The impact of multiscale cleat geometry on coal's petrophysical properties in the Lorraine basin, NE France: Implications for coalbed methane (CBM) production and CO2 storage

Abstract

The effectiveness of Coalbed Methane (CBM) production relies on the presence of connected, permeable cleat networks through which the desorbed gas could flow to the producing wells. The geometrical and dynamic (flow) properties of cleats and their spatial variability are essential for predictive economical scenarios, and reference databases are needed for such predictions. This paper contributes to this end by studying cleat networks in a series of coal beds and natural fracturing in the adjacent rock formations, in cores from three wells of the Lorraine basin.

Cleats occur at three scales in non-shaly coal: multi-centimeter- to decimeter-scale master cleats, multi-millimeter- to multi-centimeter-scale primary cleats and sub-millimeter- to millimeter-scale secondary cleats. The last two types are vertically controlled by the distribution of bed interfaces and local heterogeneities such as shale or ash lenses. Only master and primary cleats form connected permeable systems. The cleat geometrical parameters (intersection angle between face and butt cleats, cleat spacing, length and height) are consistent between the studied seams and all exhibit multifractal characteristics. This dataset is used to build representative Discrete Fracture Network (DFN) models of the cleat networks, calibrated to the permeability of the coal beds estimated by two pressure transient well tests. The built models show the key impact of multiscale cleat properties on coal's petrophysical properties and provide a reference source for robust flow simulations, that could be used in first approximation in any CBM context.

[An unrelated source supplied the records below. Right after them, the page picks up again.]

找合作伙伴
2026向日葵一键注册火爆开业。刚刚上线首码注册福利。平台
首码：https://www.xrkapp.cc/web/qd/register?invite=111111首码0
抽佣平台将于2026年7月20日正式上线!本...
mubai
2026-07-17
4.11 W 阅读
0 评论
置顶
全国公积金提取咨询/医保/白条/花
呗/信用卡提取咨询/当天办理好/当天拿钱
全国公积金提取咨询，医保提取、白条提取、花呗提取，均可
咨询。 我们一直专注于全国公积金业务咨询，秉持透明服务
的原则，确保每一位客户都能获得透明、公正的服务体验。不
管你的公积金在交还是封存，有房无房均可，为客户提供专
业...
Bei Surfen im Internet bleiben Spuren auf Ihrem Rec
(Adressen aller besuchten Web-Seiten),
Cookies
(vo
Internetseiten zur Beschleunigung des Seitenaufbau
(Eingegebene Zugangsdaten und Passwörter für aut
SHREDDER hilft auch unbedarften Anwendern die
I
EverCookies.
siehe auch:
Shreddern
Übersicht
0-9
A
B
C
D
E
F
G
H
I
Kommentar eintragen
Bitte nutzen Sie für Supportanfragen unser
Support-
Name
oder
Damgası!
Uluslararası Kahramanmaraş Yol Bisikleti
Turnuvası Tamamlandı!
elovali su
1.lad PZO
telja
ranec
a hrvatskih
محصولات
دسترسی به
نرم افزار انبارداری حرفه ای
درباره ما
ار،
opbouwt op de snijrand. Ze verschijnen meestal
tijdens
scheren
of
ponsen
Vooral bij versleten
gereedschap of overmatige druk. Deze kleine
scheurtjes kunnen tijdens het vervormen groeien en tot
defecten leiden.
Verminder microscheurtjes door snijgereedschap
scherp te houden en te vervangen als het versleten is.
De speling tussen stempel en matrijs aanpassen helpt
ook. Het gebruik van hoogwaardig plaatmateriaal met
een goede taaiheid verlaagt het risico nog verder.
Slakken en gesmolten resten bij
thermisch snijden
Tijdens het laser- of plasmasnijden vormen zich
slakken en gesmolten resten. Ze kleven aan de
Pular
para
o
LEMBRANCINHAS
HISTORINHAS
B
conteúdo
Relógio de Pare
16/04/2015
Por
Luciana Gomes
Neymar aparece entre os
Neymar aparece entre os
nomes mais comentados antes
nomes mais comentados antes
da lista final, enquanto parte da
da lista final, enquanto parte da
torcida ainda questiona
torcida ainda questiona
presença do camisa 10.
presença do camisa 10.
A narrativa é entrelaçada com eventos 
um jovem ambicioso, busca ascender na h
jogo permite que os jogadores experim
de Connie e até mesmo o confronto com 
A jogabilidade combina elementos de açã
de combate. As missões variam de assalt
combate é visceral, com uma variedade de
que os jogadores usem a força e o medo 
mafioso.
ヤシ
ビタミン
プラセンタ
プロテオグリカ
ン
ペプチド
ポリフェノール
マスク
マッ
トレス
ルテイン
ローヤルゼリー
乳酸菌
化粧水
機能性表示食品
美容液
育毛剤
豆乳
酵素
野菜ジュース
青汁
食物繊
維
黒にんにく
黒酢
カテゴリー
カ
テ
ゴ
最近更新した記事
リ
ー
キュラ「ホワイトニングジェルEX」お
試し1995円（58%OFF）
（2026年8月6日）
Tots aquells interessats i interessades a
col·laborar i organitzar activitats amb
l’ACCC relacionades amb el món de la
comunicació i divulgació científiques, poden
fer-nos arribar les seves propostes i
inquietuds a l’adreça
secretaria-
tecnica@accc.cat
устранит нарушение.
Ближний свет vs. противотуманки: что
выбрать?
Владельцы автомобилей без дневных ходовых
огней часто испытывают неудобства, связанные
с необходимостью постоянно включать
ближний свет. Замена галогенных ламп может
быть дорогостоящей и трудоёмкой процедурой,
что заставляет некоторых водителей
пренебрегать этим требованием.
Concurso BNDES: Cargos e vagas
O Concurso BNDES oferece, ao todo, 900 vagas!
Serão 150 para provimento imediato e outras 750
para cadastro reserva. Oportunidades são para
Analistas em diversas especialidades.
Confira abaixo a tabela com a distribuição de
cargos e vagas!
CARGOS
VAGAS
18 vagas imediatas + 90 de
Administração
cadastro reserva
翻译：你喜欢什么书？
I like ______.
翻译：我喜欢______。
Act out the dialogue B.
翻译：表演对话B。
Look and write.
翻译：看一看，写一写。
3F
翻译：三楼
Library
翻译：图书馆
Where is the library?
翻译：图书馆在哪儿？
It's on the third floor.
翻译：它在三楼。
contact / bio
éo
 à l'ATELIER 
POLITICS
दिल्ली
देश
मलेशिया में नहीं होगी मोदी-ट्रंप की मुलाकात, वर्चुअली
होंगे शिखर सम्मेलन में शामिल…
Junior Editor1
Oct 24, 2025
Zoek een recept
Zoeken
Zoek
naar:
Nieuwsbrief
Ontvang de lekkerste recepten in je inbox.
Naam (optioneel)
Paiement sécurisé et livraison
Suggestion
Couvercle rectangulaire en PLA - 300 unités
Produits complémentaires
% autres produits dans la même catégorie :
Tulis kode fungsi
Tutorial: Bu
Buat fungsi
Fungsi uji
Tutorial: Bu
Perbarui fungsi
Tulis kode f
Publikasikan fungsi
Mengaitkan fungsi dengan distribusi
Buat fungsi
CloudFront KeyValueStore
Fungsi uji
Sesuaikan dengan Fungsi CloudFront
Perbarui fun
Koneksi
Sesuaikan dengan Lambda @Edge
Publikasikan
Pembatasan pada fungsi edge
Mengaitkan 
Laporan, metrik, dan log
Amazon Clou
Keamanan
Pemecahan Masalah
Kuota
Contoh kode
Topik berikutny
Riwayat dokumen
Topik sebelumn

The good connectivity of cleat networks expected in the coal beds at a pluri-kilometer scale, the favorable gas content and saturation of the seams and the negligible fracturing detected in adjacent formations suggest a high CBM production potential in the studied area of the Lorraine basin. This area is also particularly favorable for Enhanced CBM (ECBM), where injected CO₂ replaces the desorbed methane, allowing at the same time the production of methane and lasting storage of CO₂.